Supplied material —
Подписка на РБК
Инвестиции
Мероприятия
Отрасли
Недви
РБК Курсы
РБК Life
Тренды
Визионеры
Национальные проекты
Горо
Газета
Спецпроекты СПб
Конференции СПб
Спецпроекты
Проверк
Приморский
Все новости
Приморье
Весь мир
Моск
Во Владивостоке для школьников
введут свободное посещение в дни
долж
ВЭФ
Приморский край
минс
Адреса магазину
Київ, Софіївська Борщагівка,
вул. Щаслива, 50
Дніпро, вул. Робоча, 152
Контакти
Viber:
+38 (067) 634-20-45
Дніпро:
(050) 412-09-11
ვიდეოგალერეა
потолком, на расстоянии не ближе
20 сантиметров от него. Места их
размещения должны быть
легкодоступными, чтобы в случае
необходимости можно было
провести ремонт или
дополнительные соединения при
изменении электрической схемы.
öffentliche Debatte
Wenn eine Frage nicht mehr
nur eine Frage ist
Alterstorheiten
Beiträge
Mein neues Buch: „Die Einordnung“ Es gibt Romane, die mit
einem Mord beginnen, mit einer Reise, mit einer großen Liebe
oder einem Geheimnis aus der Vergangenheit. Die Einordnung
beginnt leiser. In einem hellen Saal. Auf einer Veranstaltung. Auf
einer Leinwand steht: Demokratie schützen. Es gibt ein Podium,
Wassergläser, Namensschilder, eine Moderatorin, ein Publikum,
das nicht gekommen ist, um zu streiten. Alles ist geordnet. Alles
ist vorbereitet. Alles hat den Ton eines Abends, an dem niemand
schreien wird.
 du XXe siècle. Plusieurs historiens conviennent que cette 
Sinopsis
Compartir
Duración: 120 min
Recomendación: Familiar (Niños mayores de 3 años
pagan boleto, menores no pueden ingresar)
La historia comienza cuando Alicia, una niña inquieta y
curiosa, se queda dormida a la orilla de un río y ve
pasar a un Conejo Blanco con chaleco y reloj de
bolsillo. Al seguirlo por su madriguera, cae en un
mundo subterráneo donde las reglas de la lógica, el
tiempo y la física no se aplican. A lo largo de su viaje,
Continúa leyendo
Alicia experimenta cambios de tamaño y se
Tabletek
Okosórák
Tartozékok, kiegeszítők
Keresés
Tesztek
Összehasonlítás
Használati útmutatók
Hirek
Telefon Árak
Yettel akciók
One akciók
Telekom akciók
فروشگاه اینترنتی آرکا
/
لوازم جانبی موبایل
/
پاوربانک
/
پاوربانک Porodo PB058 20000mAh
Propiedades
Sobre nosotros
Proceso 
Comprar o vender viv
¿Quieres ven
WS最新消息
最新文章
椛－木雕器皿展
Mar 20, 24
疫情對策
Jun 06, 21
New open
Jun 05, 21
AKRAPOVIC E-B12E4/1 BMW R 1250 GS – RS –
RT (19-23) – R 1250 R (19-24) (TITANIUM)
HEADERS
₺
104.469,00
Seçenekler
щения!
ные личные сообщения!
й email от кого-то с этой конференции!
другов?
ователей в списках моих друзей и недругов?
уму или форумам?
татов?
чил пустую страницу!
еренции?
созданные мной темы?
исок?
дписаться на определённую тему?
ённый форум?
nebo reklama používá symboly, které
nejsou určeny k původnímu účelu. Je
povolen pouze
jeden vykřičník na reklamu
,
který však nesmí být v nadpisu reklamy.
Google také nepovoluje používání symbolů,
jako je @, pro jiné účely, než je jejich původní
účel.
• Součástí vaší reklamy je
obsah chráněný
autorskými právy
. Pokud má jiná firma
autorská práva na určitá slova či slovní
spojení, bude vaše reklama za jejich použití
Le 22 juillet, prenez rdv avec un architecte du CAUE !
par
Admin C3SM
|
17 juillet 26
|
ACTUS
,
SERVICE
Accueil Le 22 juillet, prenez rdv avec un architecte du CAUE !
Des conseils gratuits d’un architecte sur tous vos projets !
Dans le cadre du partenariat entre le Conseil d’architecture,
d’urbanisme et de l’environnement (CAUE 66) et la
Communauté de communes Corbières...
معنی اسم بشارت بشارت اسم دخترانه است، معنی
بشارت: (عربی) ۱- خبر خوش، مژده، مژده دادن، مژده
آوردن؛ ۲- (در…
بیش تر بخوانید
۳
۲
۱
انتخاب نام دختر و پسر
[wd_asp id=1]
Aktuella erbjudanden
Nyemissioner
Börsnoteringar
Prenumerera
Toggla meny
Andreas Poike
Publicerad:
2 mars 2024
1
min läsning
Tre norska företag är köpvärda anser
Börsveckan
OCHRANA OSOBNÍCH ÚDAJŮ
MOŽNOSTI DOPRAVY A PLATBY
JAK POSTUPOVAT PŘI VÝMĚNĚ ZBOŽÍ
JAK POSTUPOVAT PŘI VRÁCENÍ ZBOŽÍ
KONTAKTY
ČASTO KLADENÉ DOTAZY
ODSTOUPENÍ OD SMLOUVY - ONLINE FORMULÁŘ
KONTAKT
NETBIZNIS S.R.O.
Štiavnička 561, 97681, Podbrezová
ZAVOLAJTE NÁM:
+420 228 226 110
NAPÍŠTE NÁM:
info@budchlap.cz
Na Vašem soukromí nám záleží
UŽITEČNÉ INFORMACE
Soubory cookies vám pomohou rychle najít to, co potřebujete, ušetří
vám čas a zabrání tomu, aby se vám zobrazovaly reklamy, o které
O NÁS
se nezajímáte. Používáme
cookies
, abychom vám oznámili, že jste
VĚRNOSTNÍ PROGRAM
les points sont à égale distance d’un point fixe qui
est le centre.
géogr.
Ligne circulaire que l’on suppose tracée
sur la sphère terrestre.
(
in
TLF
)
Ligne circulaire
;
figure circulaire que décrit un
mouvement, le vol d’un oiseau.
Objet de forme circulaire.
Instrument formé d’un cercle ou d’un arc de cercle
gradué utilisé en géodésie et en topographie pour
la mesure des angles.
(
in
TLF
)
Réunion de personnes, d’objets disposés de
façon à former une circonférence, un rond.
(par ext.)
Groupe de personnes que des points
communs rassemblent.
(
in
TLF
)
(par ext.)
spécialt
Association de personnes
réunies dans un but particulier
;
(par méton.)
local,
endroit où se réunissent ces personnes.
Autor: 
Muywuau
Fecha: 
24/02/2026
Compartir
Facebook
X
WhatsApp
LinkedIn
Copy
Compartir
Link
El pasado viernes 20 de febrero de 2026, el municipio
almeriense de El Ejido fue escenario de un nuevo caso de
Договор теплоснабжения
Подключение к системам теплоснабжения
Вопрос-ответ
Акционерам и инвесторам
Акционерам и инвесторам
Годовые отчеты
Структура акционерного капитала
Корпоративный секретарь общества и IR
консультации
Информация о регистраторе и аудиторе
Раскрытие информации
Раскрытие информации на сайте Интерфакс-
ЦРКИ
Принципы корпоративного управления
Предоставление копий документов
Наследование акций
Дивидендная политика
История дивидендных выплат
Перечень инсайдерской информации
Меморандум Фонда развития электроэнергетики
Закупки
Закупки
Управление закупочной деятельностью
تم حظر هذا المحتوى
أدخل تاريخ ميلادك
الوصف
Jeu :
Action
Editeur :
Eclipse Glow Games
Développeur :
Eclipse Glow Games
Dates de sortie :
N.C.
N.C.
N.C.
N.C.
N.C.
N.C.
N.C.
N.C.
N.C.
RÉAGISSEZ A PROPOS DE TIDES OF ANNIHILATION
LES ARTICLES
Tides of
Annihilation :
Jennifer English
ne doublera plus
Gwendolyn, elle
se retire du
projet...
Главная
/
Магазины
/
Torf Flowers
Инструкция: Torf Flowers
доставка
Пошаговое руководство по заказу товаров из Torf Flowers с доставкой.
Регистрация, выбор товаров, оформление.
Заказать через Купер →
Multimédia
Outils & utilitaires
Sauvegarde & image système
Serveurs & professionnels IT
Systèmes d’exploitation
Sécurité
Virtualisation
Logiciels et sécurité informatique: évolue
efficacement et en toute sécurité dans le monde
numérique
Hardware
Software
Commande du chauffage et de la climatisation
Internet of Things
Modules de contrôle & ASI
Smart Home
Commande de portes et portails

About this task — Tally the lines in this material that hold the word "информации", then reply with only the number.

Output below — 3